The jury in a coroner's inquest in Yukon has concluded Cynthia Blackjack's death in 2013 was accidental.

The six-person jury delivered its unanimous decision, along with eight recommendations, late Friday afternoon after being sequestered for several hours.

It follows nearly two weeks of inquest testimony, from Blackjack's friends and family, as well as health officials who treated Blackjack in the days and hours before her death on a medevac flight to Whitehorse. 

Her case raised questions about the treatment of First Nations patients by the health care system.

Among the jury's recommendations:

  • The Little Salmon Carmacks First Nation and the Yukon government to should hire a nurse practitioner.
  • A review if terminology used in medical charts to reduce stigmatizing language.
  • Create a "wellness hub" in Carmacks that focuses on alcohol treatment, social issues and mental health.
  • Yukon government should establish dedicated medical transport for non-emergency patients from Carmacks.
  • Consider installing lighting at community landing strips, which would extend flight hours for medevacs.

Earlier today, the jury asked whether a finding of negligence was allowed as a verdict. Coroner Peter Chisholm said inquest juries may not find legal or criminal responsibility.

Reported earlier:

Yukon's director of community nursing defended the way workers at the Carmacks health centre handled Cynthia Blackjack's case, on the last day of inquest testimony.
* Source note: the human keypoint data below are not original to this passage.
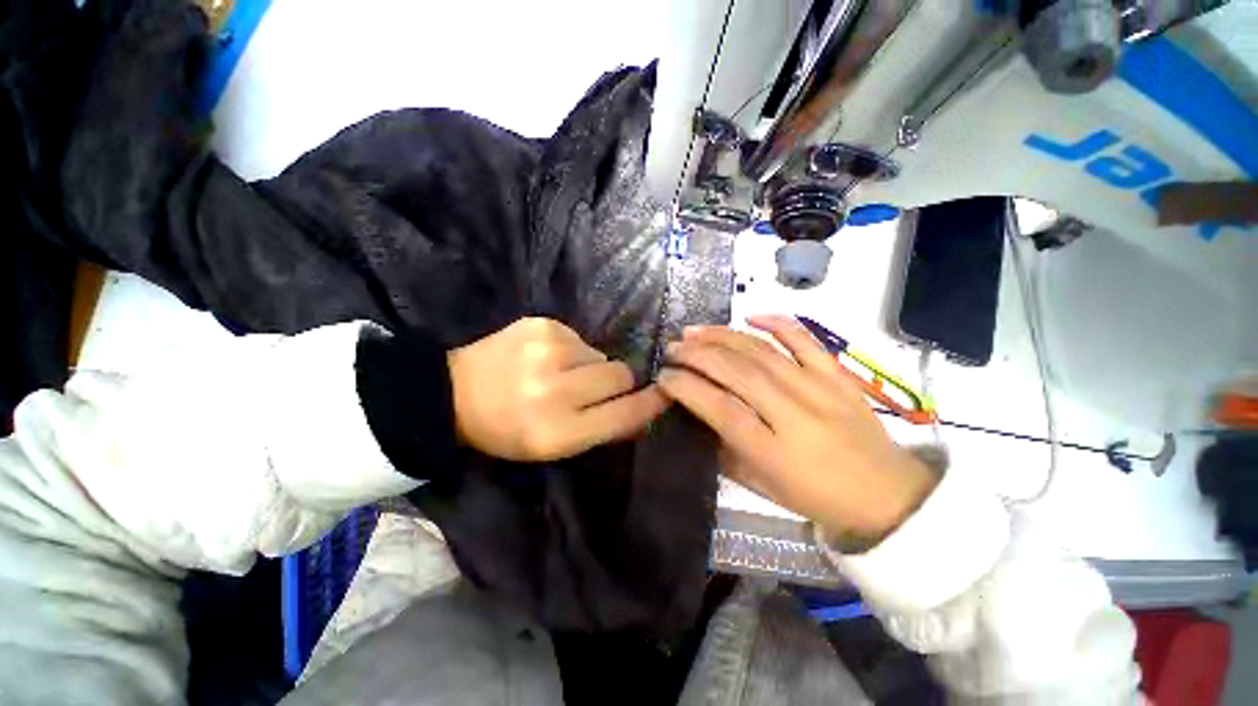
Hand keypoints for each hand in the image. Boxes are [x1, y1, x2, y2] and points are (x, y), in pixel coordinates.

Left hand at [447, 317, 668, 461]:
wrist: (453, 394)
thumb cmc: (508, 429)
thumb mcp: (556, 445)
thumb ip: (605, 428)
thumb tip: (645, 408)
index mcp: (559, 430)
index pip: (625, 413)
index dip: (651, 403)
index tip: (666, 393)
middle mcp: (555, 389)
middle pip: (621, 374)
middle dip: (615, 382)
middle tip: (587, 389)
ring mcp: (547, 350)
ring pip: (601, 354)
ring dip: (590, 366)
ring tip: (558, 374)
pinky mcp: (541, 324)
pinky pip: (580, 339)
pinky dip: (572, 351)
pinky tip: (544, 358)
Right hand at [658, 315, 937, 545]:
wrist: (887, 494)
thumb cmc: (816, 497)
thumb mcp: (762, 486)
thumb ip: (725, 449)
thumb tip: (698, 413)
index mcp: (772, 451)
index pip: (718, 408)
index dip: (685, 387)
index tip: (663, 376)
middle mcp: (793, 413)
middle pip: (736, 372)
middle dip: (695, 355)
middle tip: (672, 348)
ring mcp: (818, 389)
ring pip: (761, 351)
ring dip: (722, 336)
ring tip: (694, 331)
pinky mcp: (837, 375)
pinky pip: (804, 340)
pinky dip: (776, 322)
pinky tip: (750, 315)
Six jurors received their final instructions Friday morning, before being sequestered to review evidence heard over the last two weeks. The coroner's inquest is looking into circumstances around Blackjack's death in November 2013, while on a medevac flight to Whitehorse.

Sheila Thompson, the director of community nursing, told the inquest jury on Thursday that the territory's health department is trying to build trust with First Nation communities. She said Blackjack's death was hard on everyone involved.

"It was a very sad loss," she said.

Thompson said the health department provides more cultural training on First Nations' issues to nurses since Blackjack's death and that health centre equipment has been standardized since 2013.

Thompson also said the department is trying to recruit more Indigenous health-care workers.

The Carmacks health centre. A coroner's inquest is looking into circumstances around Cynthia Blackjack's death in November 2013, while on a medevac flight from Carmacks to Whitehorse. (Chris Windeyer/CBC)

Susan Roothman, the lawyer for the Little Salmon Carmacks First Nation, pressed Thompson on gaps in Blackjack's medical records.

Thompson said the department is bringing in an electronic health records system that will help ensure more up-to-date patient information.

"It will reduce gaps in service as well as duplication of service," she said.

Jurors at the inquest heard from more than 20 witnesses over the last couple of weeks, and received hundreds of pages of written evidence. On Friday morning, they'll receive instructions from coroner Peter Chisholm before being sequestered to compile their findings and draft recommendations.

It's not known how long that will take.